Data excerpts
****************************************

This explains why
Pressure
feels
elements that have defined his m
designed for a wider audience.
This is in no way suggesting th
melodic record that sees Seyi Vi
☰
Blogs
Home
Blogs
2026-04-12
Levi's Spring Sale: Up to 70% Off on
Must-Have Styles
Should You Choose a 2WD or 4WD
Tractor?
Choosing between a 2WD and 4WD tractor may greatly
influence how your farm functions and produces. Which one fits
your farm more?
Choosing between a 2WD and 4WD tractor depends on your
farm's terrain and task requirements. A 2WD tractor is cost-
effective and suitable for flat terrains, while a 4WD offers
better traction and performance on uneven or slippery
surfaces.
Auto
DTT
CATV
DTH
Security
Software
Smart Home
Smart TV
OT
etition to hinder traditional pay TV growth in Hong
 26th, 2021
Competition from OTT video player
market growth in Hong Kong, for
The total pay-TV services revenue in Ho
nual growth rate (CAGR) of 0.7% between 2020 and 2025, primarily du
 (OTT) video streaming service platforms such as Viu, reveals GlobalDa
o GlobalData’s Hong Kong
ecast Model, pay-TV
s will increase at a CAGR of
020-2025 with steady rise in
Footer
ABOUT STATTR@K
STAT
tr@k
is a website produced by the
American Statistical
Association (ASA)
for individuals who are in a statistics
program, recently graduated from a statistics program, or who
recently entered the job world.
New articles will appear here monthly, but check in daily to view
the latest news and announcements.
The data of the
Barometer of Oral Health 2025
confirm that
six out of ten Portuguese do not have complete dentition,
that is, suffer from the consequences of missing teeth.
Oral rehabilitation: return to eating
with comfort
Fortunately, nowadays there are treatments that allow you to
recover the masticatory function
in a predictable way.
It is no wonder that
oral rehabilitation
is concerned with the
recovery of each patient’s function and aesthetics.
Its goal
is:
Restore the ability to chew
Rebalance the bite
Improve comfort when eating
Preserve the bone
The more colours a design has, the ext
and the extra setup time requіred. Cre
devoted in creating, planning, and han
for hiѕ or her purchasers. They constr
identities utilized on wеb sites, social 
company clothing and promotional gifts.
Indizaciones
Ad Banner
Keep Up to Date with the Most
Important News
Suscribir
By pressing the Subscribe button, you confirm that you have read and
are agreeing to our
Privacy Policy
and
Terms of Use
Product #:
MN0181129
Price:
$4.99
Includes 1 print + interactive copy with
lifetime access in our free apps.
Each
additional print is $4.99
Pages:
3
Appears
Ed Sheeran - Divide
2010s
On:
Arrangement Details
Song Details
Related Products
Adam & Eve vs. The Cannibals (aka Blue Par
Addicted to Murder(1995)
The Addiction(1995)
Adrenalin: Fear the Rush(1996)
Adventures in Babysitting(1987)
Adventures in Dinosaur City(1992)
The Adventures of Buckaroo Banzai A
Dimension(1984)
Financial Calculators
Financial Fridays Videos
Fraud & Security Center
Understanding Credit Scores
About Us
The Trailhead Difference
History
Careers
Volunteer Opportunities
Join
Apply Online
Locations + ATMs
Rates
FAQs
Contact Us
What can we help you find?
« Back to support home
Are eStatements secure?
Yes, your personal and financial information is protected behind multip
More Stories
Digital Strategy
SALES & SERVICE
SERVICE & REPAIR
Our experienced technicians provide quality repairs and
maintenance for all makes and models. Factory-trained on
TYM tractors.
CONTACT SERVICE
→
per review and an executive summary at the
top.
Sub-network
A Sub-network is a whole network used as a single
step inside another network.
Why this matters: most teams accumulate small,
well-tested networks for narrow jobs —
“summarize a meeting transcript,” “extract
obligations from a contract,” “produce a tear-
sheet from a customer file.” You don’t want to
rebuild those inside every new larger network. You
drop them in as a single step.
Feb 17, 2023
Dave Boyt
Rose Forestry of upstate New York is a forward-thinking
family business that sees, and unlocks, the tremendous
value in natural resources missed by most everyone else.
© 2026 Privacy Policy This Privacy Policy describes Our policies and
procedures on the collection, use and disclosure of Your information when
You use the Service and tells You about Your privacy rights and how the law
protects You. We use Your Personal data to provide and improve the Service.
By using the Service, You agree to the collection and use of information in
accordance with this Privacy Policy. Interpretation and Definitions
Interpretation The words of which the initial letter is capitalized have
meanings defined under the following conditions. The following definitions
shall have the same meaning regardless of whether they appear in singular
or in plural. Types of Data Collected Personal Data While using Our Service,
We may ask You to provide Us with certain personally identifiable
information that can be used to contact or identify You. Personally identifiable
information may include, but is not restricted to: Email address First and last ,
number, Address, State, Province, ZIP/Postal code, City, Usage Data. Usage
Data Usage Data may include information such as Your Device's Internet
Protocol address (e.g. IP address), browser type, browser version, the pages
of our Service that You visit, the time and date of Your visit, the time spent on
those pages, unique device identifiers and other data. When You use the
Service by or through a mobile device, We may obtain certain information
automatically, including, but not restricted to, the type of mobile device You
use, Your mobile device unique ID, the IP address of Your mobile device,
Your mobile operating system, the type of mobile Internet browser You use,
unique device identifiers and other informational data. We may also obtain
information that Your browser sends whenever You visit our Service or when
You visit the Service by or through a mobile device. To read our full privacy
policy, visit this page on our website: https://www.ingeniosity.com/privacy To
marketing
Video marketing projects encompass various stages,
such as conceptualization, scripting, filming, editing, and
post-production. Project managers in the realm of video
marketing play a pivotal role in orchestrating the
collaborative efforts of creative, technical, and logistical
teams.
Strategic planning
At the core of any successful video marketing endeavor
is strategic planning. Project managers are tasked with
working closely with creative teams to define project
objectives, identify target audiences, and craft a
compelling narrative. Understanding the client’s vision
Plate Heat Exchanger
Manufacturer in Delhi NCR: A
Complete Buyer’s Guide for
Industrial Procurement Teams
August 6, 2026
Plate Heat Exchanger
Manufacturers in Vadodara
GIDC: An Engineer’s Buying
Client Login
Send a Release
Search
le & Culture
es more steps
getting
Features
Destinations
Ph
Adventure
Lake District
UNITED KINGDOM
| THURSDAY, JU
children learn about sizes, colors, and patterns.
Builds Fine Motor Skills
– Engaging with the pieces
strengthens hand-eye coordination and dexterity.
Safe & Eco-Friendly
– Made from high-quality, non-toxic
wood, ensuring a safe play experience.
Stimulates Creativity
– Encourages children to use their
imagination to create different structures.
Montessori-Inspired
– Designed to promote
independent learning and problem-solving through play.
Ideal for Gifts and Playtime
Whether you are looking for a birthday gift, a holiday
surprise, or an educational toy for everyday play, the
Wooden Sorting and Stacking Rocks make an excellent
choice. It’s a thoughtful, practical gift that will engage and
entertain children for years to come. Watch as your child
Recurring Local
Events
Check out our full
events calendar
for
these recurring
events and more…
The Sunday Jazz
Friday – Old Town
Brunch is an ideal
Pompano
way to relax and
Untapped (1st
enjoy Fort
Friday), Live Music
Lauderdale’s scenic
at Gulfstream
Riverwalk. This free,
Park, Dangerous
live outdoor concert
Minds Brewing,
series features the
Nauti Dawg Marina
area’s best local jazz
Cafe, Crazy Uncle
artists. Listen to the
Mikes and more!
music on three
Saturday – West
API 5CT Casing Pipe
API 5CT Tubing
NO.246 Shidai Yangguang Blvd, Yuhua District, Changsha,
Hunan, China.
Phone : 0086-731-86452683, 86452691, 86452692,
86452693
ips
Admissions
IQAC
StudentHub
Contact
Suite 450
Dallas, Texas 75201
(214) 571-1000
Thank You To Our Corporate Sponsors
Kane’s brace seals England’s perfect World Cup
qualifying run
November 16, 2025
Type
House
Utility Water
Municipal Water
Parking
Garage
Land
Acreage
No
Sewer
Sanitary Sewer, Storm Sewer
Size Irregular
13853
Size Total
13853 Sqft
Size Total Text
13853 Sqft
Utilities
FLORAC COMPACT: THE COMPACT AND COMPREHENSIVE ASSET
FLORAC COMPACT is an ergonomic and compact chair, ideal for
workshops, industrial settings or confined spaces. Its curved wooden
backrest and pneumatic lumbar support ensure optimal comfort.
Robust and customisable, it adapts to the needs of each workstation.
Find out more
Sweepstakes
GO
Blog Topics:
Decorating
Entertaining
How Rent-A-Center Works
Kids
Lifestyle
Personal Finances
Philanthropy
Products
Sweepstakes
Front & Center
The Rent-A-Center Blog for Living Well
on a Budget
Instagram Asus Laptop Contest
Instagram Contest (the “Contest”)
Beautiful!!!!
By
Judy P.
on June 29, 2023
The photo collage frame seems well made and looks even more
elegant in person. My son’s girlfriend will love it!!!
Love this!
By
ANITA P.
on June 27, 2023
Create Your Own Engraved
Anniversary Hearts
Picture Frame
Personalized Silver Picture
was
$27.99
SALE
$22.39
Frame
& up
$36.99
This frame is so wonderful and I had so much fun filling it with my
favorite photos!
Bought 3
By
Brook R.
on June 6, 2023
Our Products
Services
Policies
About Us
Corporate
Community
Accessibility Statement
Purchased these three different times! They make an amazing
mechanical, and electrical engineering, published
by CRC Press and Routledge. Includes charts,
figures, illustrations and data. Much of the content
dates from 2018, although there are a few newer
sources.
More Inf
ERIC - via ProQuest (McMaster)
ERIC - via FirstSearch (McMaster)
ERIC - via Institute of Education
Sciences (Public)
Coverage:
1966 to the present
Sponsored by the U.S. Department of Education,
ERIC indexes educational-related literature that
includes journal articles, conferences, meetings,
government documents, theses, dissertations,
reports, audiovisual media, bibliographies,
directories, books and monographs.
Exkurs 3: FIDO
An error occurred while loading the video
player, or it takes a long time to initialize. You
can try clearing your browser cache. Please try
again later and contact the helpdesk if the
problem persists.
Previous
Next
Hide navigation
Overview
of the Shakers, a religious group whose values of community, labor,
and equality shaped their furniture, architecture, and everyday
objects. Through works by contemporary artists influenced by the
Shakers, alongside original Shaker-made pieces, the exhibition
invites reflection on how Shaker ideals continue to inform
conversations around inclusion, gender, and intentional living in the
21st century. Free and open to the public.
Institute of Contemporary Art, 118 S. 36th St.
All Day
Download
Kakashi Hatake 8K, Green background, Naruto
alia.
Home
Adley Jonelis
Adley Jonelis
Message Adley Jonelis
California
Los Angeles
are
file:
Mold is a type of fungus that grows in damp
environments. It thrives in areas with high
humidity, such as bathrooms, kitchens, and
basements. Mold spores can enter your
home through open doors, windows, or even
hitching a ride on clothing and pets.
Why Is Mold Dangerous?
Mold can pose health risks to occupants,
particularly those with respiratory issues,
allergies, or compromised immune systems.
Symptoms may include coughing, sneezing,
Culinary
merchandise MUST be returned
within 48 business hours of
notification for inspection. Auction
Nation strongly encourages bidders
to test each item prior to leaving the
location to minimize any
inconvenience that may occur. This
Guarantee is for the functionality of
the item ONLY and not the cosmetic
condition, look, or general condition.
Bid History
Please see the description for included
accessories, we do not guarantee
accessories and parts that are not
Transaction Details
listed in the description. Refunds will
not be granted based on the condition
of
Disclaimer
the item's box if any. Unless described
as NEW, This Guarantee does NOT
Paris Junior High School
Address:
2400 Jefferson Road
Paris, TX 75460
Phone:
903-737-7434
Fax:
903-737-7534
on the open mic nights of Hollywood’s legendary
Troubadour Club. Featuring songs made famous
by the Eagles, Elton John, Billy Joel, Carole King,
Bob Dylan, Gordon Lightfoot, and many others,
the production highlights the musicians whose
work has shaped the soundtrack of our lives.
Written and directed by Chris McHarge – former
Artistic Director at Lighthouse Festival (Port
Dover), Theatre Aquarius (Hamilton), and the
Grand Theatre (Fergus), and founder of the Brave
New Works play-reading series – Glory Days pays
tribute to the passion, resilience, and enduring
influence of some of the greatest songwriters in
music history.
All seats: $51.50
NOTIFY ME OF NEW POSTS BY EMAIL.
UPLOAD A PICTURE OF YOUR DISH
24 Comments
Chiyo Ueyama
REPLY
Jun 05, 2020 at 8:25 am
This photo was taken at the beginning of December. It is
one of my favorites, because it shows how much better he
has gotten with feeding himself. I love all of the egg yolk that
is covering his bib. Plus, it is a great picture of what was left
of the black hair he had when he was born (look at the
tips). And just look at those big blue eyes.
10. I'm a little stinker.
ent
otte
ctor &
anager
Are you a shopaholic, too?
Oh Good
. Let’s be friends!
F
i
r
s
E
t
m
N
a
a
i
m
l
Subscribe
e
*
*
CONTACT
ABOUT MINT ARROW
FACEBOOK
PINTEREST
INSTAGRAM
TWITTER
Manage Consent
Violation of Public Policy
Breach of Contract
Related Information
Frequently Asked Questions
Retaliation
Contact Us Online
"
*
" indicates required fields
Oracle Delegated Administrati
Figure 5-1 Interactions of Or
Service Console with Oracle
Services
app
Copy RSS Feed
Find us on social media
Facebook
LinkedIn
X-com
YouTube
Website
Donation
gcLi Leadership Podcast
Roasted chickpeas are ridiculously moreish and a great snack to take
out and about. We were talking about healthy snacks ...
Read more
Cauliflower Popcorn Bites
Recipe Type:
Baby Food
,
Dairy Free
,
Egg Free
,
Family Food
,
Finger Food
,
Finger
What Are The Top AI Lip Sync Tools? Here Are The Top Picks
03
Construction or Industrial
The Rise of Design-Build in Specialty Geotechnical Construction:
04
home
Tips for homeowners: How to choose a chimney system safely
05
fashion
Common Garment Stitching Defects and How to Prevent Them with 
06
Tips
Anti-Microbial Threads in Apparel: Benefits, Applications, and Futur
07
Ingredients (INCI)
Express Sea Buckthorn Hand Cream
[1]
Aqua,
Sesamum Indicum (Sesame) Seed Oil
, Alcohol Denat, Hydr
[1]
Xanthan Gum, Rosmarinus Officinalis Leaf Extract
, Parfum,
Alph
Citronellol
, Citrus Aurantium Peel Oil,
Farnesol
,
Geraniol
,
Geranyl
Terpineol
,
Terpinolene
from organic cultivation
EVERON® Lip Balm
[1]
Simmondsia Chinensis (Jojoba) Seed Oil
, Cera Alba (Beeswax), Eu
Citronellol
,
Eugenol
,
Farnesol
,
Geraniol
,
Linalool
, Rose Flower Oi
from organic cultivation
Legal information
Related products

****************************************

> **Work order**: Please put every line from the start of the items through the line containing "American Statistical" into a JSON list of strings, one string per line. Leave out blank lines.

> **Your solution**:
[
  "This explains why",
  "Pressure",
  "feels",
  "elements that have defined his m",
  "designed for a wider audience.",
  "This is in no way suggesting th",
  "melodic record that sees Seyi Vi",
  "☰",
  "Blogs",
  "Home",
  "Blogs",
  "2026-04-12",
  "Levi's Spring Sale: Up to 70% Off on",
  "Must-Have Styles",
  "Should You Choose a 2WD or 4WD",
  "Tractor?",
  "Choosing between a 2WD and 4WD tractor may greatly",
  "influence how your farm functions and produces. Which one fits",
  "your farm more?",
  "Choosing between a 2WD and 4WD tractor depends on your",
  "farm's terrain and task requirements. A 2WD tractor is cost-",
  "effective and suitable for flat terrains, while a 4WD offers",
  "better traction and performance on uneven or slippery",
  "surfaces.",
  "Auto",
  "DTT",
  "CATV",
  "DTH",
  "Security",
  "Software",
  "Smart Home",
  "Smart TV",
  "OT",
  "etition to hinder traditional pay TV growth in Hong",
  " 26th, 2021",
  "Competition from OTT video player",
  "market growth in Hong Kong, for",
  "The total pay-TV services revenue in Ho",
  "nual growth rate (CAGR) of 0.7% between 2020 and 2025, primarily du",
  " (OTT) video streaming service platforms such as Viu, reveals GlobalDa",
  "o GlobalData’s Hong Kong",
  "ecast Model, pay-TV",
  "s will increase at a CAGR of",
  "020-2025 with steady rise in",
  "Footer",
  "ABOUT STATTR@K",
  "STAT",
  "tr@k",
  "is a website produced by the",
  "American Statistical"
]